**Your objective**
Rewrite the mailing-list thread below, starting with "(init_insn_for_nothing): New function" and going on through "back to insn_code.", swapping every "read_md_rtx" for "read_md_insn".

**Text**
────
Re: wrong assertion in caller-save.c

2014-01-11 Thread Richard Sandiford
Jeff Law  writes:
> On 01/10/14 14:44, Eric Botcazou wrote:
>>> In my backend movdi pattern has unfortunately code '0' (depends on pattern
>>> declaration order). When gcc tried to determine if my DI regs can be saved
>>> and restore as 'caller saves' (in caller-save.c::init_caller_save()) it
>>> failed on this wrong assertion.
>>
>> I'd arrange for avoiding code 0 instead because this disables the cache.
> Agreed, but the assert in caller-save is still wrong and ought to be fixed.

FWIW, it was fixed in 4.8 and later by making CODE_FOR_nothing be 0
and starting the real instructions at 1.

Thanks,
Richard


Re: wrong assertion in caller-save.c

2014-01-11 Thread Eric Botcazou
> FWIW, it was fixed in 4.8 and later by making CODE_FOR_nothing be 0
> and starting the real instructions at 1.

Indeed, thanks for the heads-up:

2012-07-09  Steven Bosscher  

* gensupport.c (init_rtx_reader_args_cb): Start counting code
generating patterns from 1 to free up 0 for CODE_FOR_nothing.
* gencodes.c (main): Give CODE_FOR_nothing the value 0.  Add
the LAST_INSN_CODE marker at the end.
* genoutput.c (nothing): New static struct data.
(idata): Initialize to ¬hing.
(idata_end): Initialize to ¬hing.next.
(init_insn_for_nothing): New function to create dummy 'nothing' insn.
(main): Use it.
* genpeep.c (insn_code_number): Remove global variable.
(gen_peephole): Take it as an argument instead.
(main): Take insn_code_number from read_md_rtx.
* optabs.h: Revert r161809:
(optab_handlers): Change type of insn_code back to insn_code.
(optab_handler, widening_optab_handler, set_optab_handler,
set_widening_optab_handler, convert_optab_handler,
set_convert_optab_handler, direct_optab_handler,
set_direct_optab_handler): Remove int casts.
Revert to treating the insn_code field as "insn_code".

-- 
Eric Botcazou



Re: [RFC, LRA] Incorrect subreg resolution?

2014-01-11 Thread Richard Sandiford
Tejas Belagod  writes:
> When I relaxed CANNOT_CHANGE_MODE_CLASS to undefined for AArch64, 
> gcc.c-torture/execute/copysign1.c generates incorrect code because LRA cannot 
> seem to handle subregs like
>
>   (subreg:DI (reg:TF hard_reg) 8)
>
> on hard registers where the subreg byte offset is unaligned to a hard 
> register 
> boundary(16 for AArch64). It seems to quietly ignore the 8 and resolves this 
> to 
> incorrect an hard register during reload.
>
> When I compile this test with -O3,
>
> long double
> cl (long double x, long double y)
────
**Records provided**
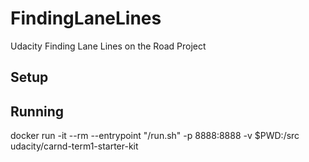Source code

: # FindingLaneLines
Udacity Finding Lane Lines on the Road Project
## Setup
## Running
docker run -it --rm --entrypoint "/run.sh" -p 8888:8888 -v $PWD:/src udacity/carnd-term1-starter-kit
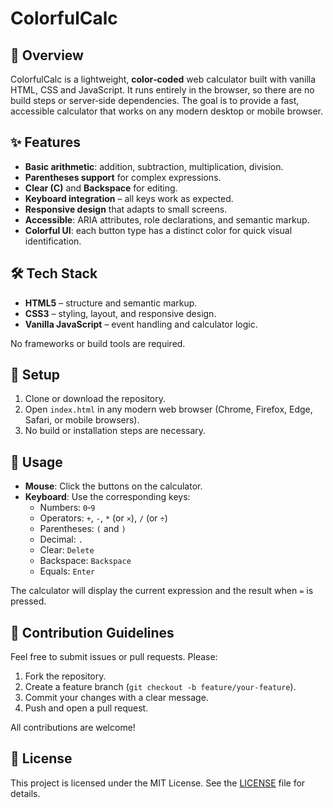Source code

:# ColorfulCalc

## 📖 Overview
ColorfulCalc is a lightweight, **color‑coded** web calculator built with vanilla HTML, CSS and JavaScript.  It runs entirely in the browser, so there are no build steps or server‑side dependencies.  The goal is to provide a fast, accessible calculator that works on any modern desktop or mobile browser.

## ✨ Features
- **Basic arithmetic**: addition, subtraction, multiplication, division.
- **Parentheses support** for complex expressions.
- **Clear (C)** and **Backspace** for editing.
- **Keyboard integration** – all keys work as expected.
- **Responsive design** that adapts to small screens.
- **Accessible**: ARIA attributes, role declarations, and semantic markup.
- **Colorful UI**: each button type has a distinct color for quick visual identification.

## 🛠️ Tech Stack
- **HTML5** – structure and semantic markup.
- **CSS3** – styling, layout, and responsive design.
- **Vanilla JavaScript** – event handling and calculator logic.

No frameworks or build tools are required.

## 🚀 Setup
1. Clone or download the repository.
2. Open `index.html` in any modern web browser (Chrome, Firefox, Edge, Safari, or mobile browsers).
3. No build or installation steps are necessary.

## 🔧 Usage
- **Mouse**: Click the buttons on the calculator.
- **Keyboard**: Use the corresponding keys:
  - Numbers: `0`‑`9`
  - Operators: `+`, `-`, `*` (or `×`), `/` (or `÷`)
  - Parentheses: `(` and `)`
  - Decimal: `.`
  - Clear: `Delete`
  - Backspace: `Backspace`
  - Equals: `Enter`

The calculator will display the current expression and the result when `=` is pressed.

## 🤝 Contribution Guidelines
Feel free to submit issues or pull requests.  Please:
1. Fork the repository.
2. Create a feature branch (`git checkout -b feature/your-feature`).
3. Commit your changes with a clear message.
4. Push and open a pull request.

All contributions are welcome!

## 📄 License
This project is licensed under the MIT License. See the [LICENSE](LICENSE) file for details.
────
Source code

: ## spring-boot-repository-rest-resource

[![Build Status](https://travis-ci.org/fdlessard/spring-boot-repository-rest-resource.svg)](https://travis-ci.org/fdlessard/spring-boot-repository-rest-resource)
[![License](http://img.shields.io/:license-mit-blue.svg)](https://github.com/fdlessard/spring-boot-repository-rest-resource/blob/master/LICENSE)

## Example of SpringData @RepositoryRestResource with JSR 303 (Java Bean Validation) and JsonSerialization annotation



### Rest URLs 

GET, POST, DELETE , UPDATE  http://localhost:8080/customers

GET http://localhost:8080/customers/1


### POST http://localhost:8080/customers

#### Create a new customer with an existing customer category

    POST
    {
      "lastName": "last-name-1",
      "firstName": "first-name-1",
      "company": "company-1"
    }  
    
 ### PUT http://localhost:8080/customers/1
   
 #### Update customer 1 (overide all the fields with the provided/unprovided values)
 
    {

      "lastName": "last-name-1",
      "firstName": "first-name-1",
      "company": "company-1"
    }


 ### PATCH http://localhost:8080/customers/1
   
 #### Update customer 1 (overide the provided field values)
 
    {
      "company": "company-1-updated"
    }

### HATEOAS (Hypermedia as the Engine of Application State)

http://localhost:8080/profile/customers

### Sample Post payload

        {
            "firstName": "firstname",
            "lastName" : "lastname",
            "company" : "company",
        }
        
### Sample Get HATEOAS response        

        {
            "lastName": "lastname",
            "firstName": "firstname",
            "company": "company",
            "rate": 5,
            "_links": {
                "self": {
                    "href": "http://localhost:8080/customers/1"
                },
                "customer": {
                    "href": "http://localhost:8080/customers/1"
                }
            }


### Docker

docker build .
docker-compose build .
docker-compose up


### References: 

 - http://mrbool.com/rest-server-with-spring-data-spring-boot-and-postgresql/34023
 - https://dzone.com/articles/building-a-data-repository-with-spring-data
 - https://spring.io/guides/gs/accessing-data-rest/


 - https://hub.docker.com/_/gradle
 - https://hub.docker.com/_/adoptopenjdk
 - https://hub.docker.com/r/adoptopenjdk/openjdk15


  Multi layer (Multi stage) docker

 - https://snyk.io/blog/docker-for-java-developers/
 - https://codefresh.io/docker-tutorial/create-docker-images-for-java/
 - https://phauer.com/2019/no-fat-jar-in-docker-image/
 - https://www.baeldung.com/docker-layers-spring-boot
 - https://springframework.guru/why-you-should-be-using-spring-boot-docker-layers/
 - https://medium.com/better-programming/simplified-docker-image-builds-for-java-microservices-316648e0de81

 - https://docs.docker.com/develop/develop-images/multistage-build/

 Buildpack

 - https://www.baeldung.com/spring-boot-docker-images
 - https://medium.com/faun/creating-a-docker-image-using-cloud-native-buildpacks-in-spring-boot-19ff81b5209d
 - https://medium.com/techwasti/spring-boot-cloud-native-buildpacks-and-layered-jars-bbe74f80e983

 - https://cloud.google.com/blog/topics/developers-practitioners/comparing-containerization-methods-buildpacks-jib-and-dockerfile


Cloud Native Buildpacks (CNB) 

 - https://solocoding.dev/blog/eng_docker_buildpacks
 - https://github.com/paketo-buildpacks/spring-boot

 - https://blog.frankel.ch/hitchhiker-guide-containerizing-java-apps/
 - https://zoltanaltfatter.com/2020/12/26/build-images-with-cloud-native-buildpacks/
────
**Task response**
(init_insn_for_nothing): New function to create dummy 'nothing' insn.
(main): Use it.
* genpeep.c (insn_code_number): Remove global variable.
(gen_peephole): Take it as an argument instead.
(main): Take insn_code_number from read_md_insn.
* optabs.h: Revert r161809:
(optab_handlers): Change type of insn_code back to insn_code.